As part of our Bay Curious series, we are answering questions from KQED listeners and readers.
"It's a wonderful way to go," says KQED listener Danielle Svetcov, a literary agent who lives in Corte Madera and takes the ferry from Larkspur to San Francisco. "Everybody on the ferry is in a little bit of a Zen state."
Nowadays, though, the ferries are really packed during commute hours. Twenty public ferries serving eight cities shuttle thousands of people across the bay every day, but there used to be many more. Danielle wondered:
"What happened? And when can we get back to a period when ferries were the dominant mode of transportation?"
Ferries were the main way people crossed the bay before November 1936. They were part of an extensive system of passenger and automobile ferries that went to places not accessible by marine craft today, like Stockton, Fremont and San Leandro.
"There were easily triple the routes we have today," says Kevin Connolly, the planning and development manager for the Water Emergency Transportation Authority. More than 50,000 people ferried across the Bay daily.
After the Bay Bridge opened in 1936, ferry ridership plummeted. It became more convenient to drive, or take the train, known then as the Key System, which also crossed the Bay Bridge.
There was a rebirth of ferries in the 1970s, during the oil crisis, and again in the early 1990s after the 1989 Loma Prieta earthquake. But after that, ferries sort of stumbled along.

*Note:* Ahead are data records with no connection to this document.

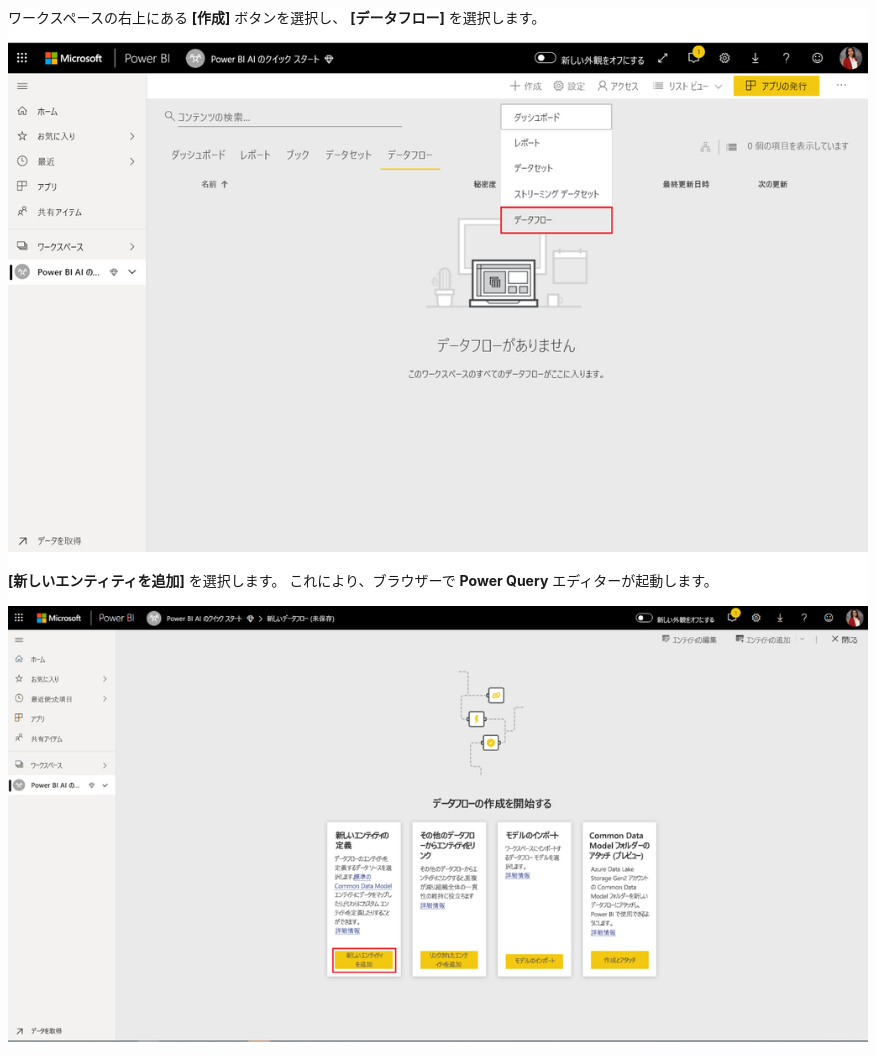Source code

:  ワークスペースの右上にある **[作成]** ボタンを選択し、 **[データフロー]** を選択します。

![データフローを作成する](media/service-tutorial-build-machine-learning-model/tutorial-machine-learning-model-03.png)

**[新しいエンティティを追加]** を選択します。 これにより、ブラウザーで **Power Query** エディターが起動します。

![新しいエンティティを追加](media/service-tutorial-build-machine-learning-model/tutorial-machine-learning-model-04.png)
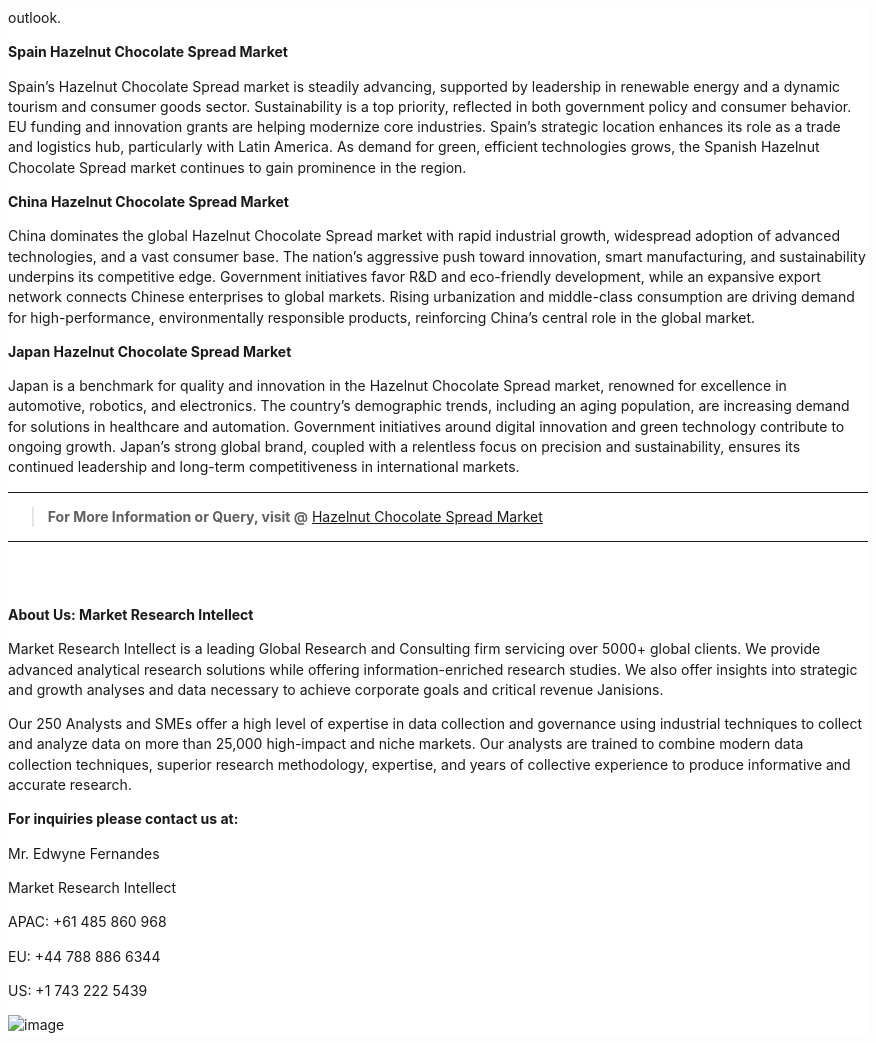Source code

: outlook.</p><p class="" data-start="4424" data-end="4975"><strong data-start="4424" data-end="4445">Spain Hazelnut Chocolate Spread Market</strong></p><p class="" data-start="4424" data-end="4975">Spain&rsquo;s Hazelnut Chocolate Spread market is steadily advancing, supported by leadership in renewable energy and a dynamic tourism and consumer goods sector. Sustainability is a top priority, reflected in both government policy and consumer behavior. EU funding and innovation grants are helping modernize core industries. Spain&rsquo;s strategic location enhances its role as a trade and logistics hub, particularly with Latin America. As demand for green, efficient technologies grows, the Spanish Hazelnut Chocolate Spread market continues to gain prominence in the region.</p><p class="" data-start="4977" data-end="5589"><strong data-start="4977" data-end="4998">China Hazelnut Chocolate Spread Market</strong></p><p class="" data-start="4977" data-end="5589">China dominates the global Hazelnut Chocolate Spread market with rapid industrial growth, widespread adoption of advanced technologies, and a vast consumer base. The nation&rsquo;s aggressive push toward innovation, smart manufacturing, and sustainability underpins its competitive edge. Government initiatives favor R&amp;D and eco-friendly development, while an expansive export network connects Chinese enterprises to global markets. Rising urbanization and middle-class consumption are driving demand for high-performance, environmentally responsible products, reinforcing China&rsquo;s central role in the global market.</p><p class="" data-start="5591" data-end="6162"><strong data-start="5591" data-end="5612">Japan Hazelnut Chocolate Spread Market</strong></p><p class="" data-start="5591" data-end="6162">Japan is a benchmark for quality and innovation in the Hazelnut Chocolate Spread market, renowned for excellence in automotive, robotics, and electronics. The country&rsquo;s demographic trends, including an aging population, are increasing demand for solutions in healthcare and automation. Government initiatives around digital innovation and green technology contribute to ongoing growth. Japan&rsquo;s strong global brand, coupled with a relentless focus on precision and sustainability, ensures its continued leadership and long-term competitiveness in international markets.</p><hr /><blockquote><p><span class="font-[700]"><strong>For More Information or Query, visit&nbsp;@</strong>&nbsp;</span><span class="font-[700]"><a href="https://www.marketresearchintellect.com/product/hazelnut-chocolate-spread-market/?utm_source=Linkedin&utm_medium=019" target="_blank" data-tracking-control-name="article-ssr-frontend-pulse_little-text-block" data-tracking-will-navigate="" data-test-link="">Hazelnut Chocolate Spread Market</a></span></p></blockquote><hr /><h3>&nbsp;</h3><p><strong><span class="font-[700]">About Us: Market Research Intellect</span></strong></p><p><span class="">Market Research Intellect is a leading Global Research and Consulting firm servicing over 5000+ global clients. We provide advanced analytical research solutions while offering information-enriched research studies.&nbsp;</span>We also offer insights into strategic and growth analyses and data necessary to achieve corporate goals and critical revenue Janisions.</p><p><span class="">Our 250 Analysts and SMEs offer a high level of expertise in data collection and governance using industrial techniques to collect and analyze data on more than 25,000 high-impact and niche markets. Our analysts are trained to combine modern data collection techniques, superior research methodology, expertise, and years of collective experience to produce informative and accurate research.</span></p><p><strong>For inquiries please contact us at:</strong></p><p>Mr. Edwyne Fernandes</p><p>Market Research Intellect</p><p>APAC: +61 485 860 968</p><p>EU: +44 788 886 6344</p><p>US: +1 743 222 5439</p>
![image](https://github.com/user-attachments/assets/8948ad16-0b7e-4314-9a36-b49b57413350)
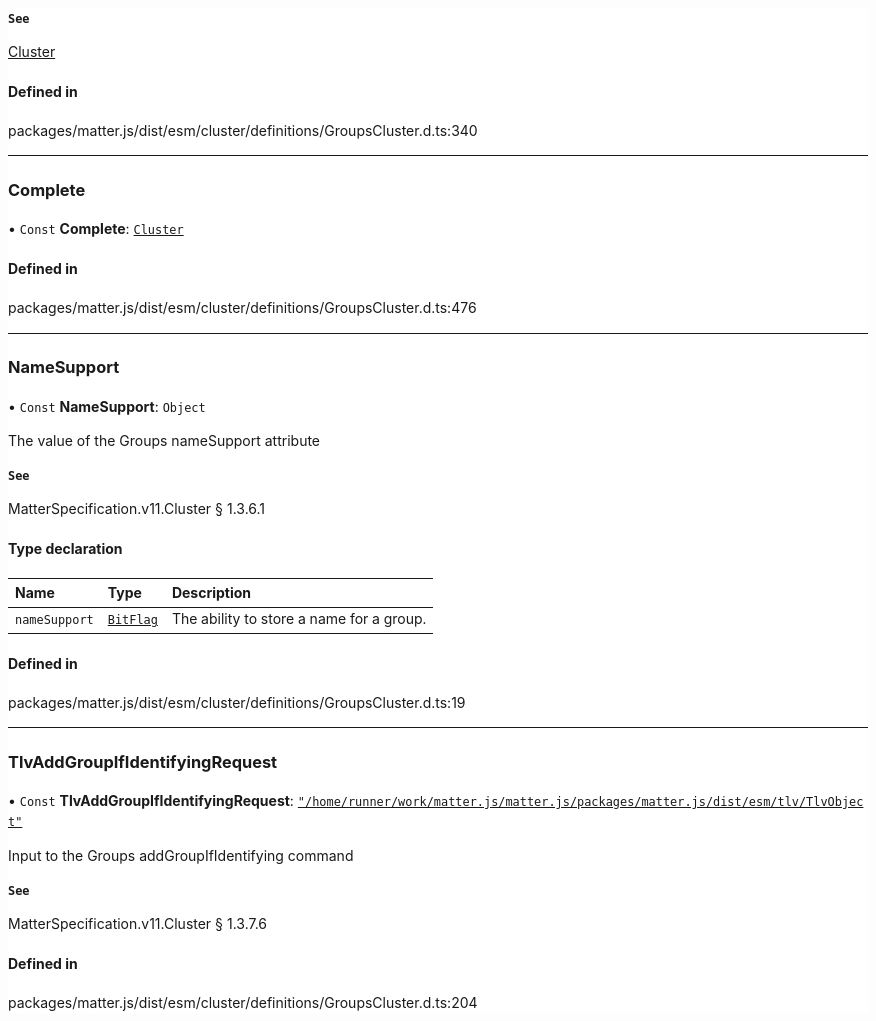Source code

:**`See`**

[Cluster](exports_cluster.Groups.md#cluster)

#### Defined in

packages/matter.js/dist/esm/cluster/definitions/GroupsCluster.d.ts:340

___

### Complete

• `Const` **Complete**: [`Cluster`](../interfaces/exports_cluster.Groups.Cluster.md)

#### Defined in

packages/matter.js/dist/esm/cluster/definitions/GroupsCluster.d.ts:476

___

### NameSupport

• `Const` **NameSupport**: `Object`

The value of the Groups nameSupport attribute

**`See`**

MatterSpecification.v11.Cluster § 1.3.6.1

#### Type declaration

| Name | Type | Description |
| :------ | :------ | :------ |
| `nameSupport` | [`BitFlag`](exports_schema.md#bitflag) | The ability to store a name for a group. |

#### Defined in

packages/matter.js/dist/esm/cluster/definitions/GroupsCluster.d.ts:19

___

### TlvAddGroupIfIdentifyingRequest

• `Const` **TlvAddGroupIfIdentifyingRequest**: [`"/home/runner/work/matter.js/matter.js/packages/matter.js/dist/esm/tlv/TlvObject"`](exports_session._internal_.__home_runner_work_matter_js_matter_js_packages_matter_js_dist_esm_tlv_TlvObject_.md)

Input to the Groups addGroupIfIdentifying command

**`See`**

MatterSpecification.v11.Cluster § 1.3.7.6

#### Defined in

packages/matter.js/dist/esm/cluster/definitions/GroupsCluster.d.ts:204
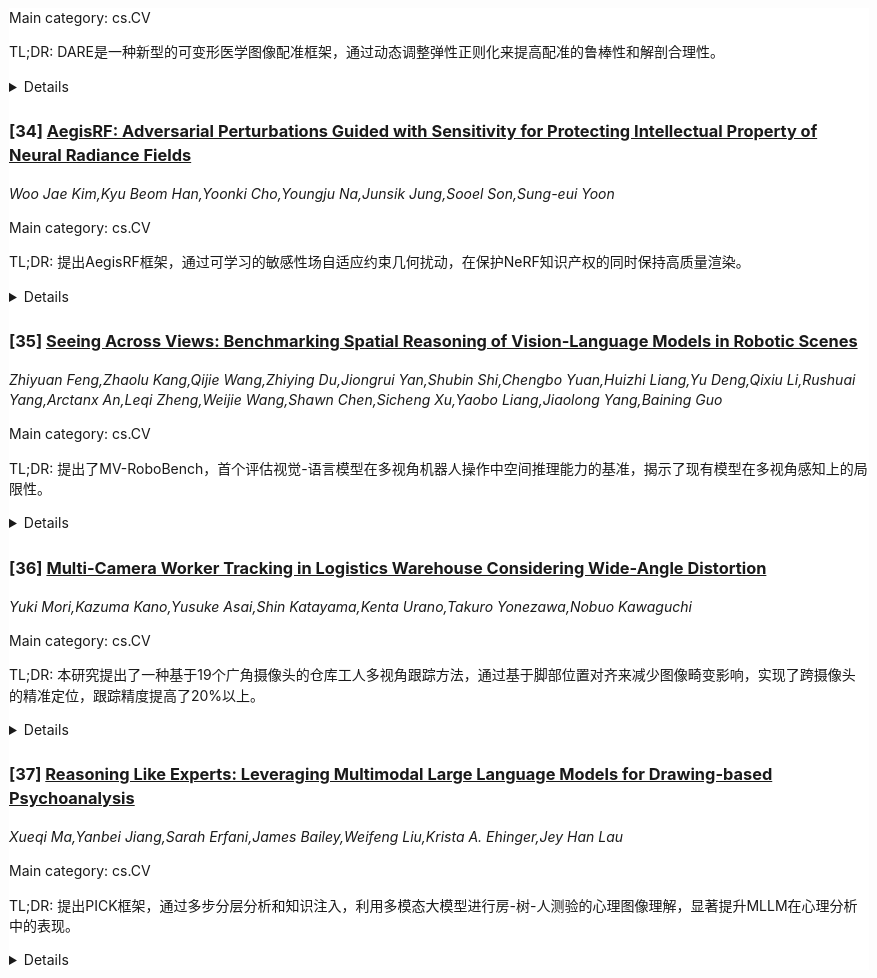 Main category: cs.CV

TL;DR: DARE是一种新型的可变形医学图像配准框架，通过动态调整弹性正则化来提高配准的鲁棒性和解剖合理性。


<details><summary>Details</summary></details>


### [34] [AegisRF: Adversarial Perturbations Guided with Sensitivity for Protecting Intellectual Property of Neural Radiance Fields](https://arxiv.org/abs/2510.19371)
*Woo Jae Kim,Kyu Beom Han,Yoonki Cho,Youngju Na,Junsik Jung,Sooel Son,Sung-eui Yoon*

Main category: cs.CV

TL;DR: 提出AegisRF框架，通过可学习的敏感性场自适应约束几何扰动，在保护NeRF知识产权的同时保持高质量渲染。


<details><summary>Details</summary></details>


### [35] [Seeing Across Views: Benchmarking Spatial Reasoning of Vision-Language Models in Robotic Scenes](https://arxiv.org/abs/2510.19400)
*Zhiyuan Feng,Zhaolu Kang,Qijie Wang,Zhiying Du,Jiongrui Yan,Shubin Shi,Chengbo Yuan,Huizhi Liang,Yu Deng,Qixiu Li,Rushuai Yang,Arctanx An,Leqi Zheng,Weijie Wang,Shawn Chen,Sicheng Xu,Yaobo Liang,Jiaolong Yang,Baining Guo*

Main category: cs.CV

TL;DR: 提出了MV-RoboBench，首个评估视觉-语言模型在多视角机器人操作中空间推理能力的基准，揭示了现有模型在多视角感知上的局限性。


<details><summary>Details</summary></details>


### [36] [Multi-Camera Worker Tracking in Logistics Warehouse Considering Wide-Angle Distortion](https://arxiv.org/abs/2510.19432)
*Yuki Mori,Kazuma Kano,Yusuke Asai,Shin Katayama,Kenta Urano,Takuro Yonezawa,Nobuo Kawaguchi*

Main category: cs.CV

TL;DR: 本研究提出了一种基于19个广角摄像头的仓库工人多视角跟踪方法，通过基于脚部位置对齐来减少图像畸变影响，实现了跨摄像头的精准定位，跟踪精度提高了20%以上。


<details><summary>Details</summary></details>


### [37] [Reasoning Like Experts: Leveraging Multimodal Large Language Models for Drawing-based Psychoanalysis](https://arxiv.org/abs/2510.19451)
*Xueqi Ma,Yanbei Jiang,Sarah Erfani,James Bailey,Weifeng Liu,Krista A. Ehinger,Jey Han Lau*

Main category: cs.CV

TL;DR: 提出PICK框架，通过多步分层分析和知识注入，利用多模态大模型进行房-树-人测验的心理图像理解，显著提升MLLM在心理分析中的表现。


<details><summary>Details</summary></details>
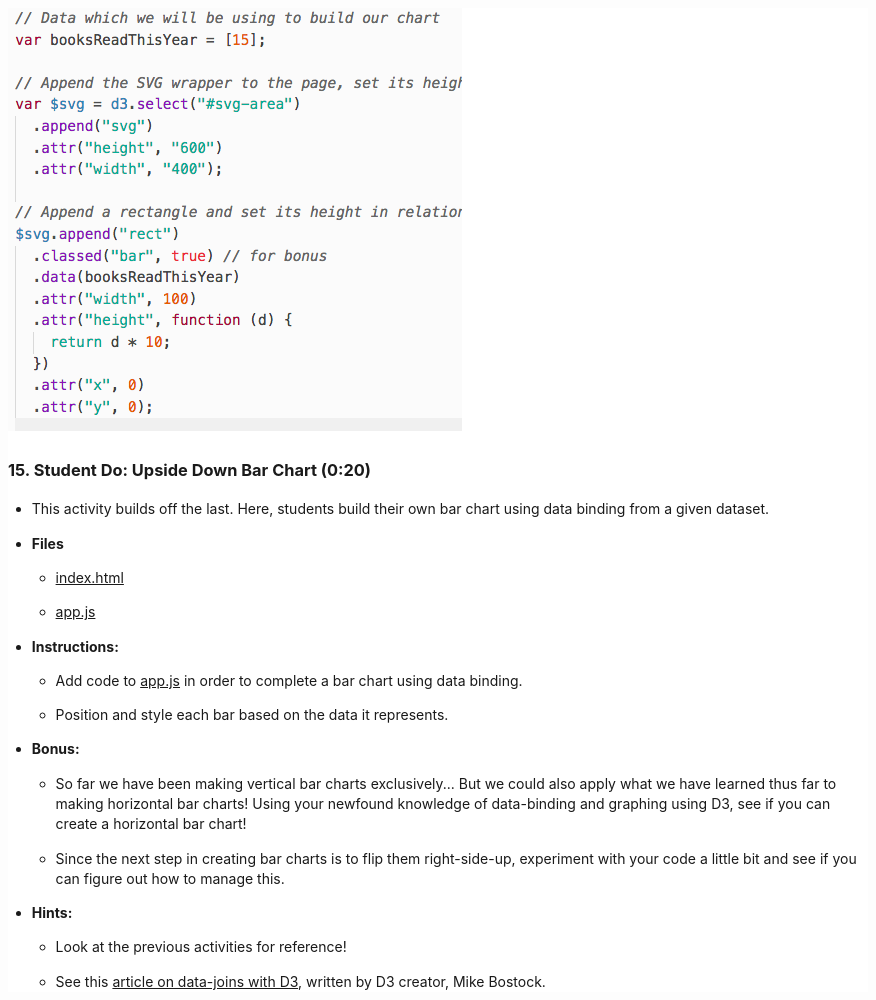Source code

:   ![08-Stu_Data_Rectangles](Images/08-Stu_DataRectangles.png)

### 15. Student Do: Upside Down Bar Chart (0:20)

* This activity builds off the last. Here, students build their own bar chart using data binding from a given dataset.

* **Files**

  * [index.html](Activities/09-Stu_UpsideDownBarChart/Unsolved/index.html)

  * [app.js](Activities/09-Stu_UpsideDownBarChart/Unsolved/app.js)

* **Instructions:**

  * Add code to [app.js](Activities/09-Stu_UpsideDownBarChart/Unsolved/app.js) in order to complete a bar chart using data binding.

  * Position and style each bar based on the data it represents.

* **Bonus:**

  * So far we have been making vertical bar charts exclusively... But we could also apply what we have learned thus far to making horizontal bar charts! Using your newfound knowledge of data-binding and graphing using D3, see if you can create a horizontal bar chart!

  * Since the next step in creating bar charts is to flip them right-side-up, experiment with your code a little bit and see if you can figure out how to manage this.

* **Hints:**

  * Look at the previous activities for reference!

  * See this [article on data-joins with D3](https://bost.ocks.org/mike/join/), written by D3 creator, Mike Bostock.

The Bay Bridge, meantime, now has some of the worst congestion of any road in the Bay Area, and BART trains are packed, which helps explain why, when it comes to ferry travel, "we are in a position now where we can't meet our demand," says Connolly.
There are more ferry terminals coming, including one in Richmond, which opens in 2018, along with Treasure Island in 2022, and Berkeley, which the WETA would like to see in the next 10 years.
But ten years does seem like a long time, which brings us to another question Danielle had:
Why, if there are Apple buses and Google buses, aren't we moving through water instead, and why isn't private business helping make that possible?
Two private companies are helping to fill some of the demand. Prop SF has contracted with what its owner describes as "some of the biggest companies" in the Bay Area to shuttle workers to Redwood City, and other locations where public ferries currently don't go.
"We want to get people out of their cars, and back on the water where it's largely underutilized," says James Jaber, the head of Prop SF. The company currently has one 36-seat catamaran, and is planning to purchase more vessels.
Jaber says his nimble vessels might some day be able to get into places where larger public ferries would never be able to go, because the water is too shallow -- like San Jose.
Another company, Tideline Marine Taxi, recently helped fill the void when Blue & Gold, a private ferry that offers service to the general public, temporarily suspended service between Tiburon and San Francisco for maintenance purposes.
Both companies would like to eventually offer public ferry service, and their applications are currently pending before the California Public Utilities Commission.
The main hurdle to building more ferry terminals and expanding ferry service in the Bay Area is the cost. And there are also environmental concerns. It would be impractical, Connolly says, to turn the clock back 100 years, and start dredging parts of the bay -- some of which are now wetlands and trails -- where old terminals used to be.
Planners at the Water Emergency Transportation Authority created a draft strategic plan that outlines a 20-year vision for ferry service in the Bay Area. Eventually, the agency would like to increase the number of vessels it operates from 12 to 30.
Some have criticized the plan for not being aggressive enough.
"I think the draft strategic plan is reflective of underlying funding limitations," says Jim Wunderman, president of the Bay Area Council, who sits on the agency's board.
Wunderman says he would like the agency to come up with a "more visionary" plan, and "not worry about where the service is coming from, but what kind of service would really benefit the public and the Bay Area." WETA officials are currently revising their strategy.
Public ferry service is funded through Bay Bridge tolls and fares -- and those fares aren't exactly cheap. But Connolly says the agency is working to make the system more affordable.
Looking ahead, Connolly says the idea for future ferry service is that eventually you'll be able to catch a ferry every 15 minutes without having to consult a schedule.
It's hard to say when that day might be. But how does all of this sit with our question-asker, Danielle Svetcov?
"It does seem like there needs to be more urgency, but I do understand that civic projects take time," she says.
In the meantime, she plans to keep riding the ferry, no matter how crowded it gets.
"I dream that it will go in every single direction on the bay one day," she says.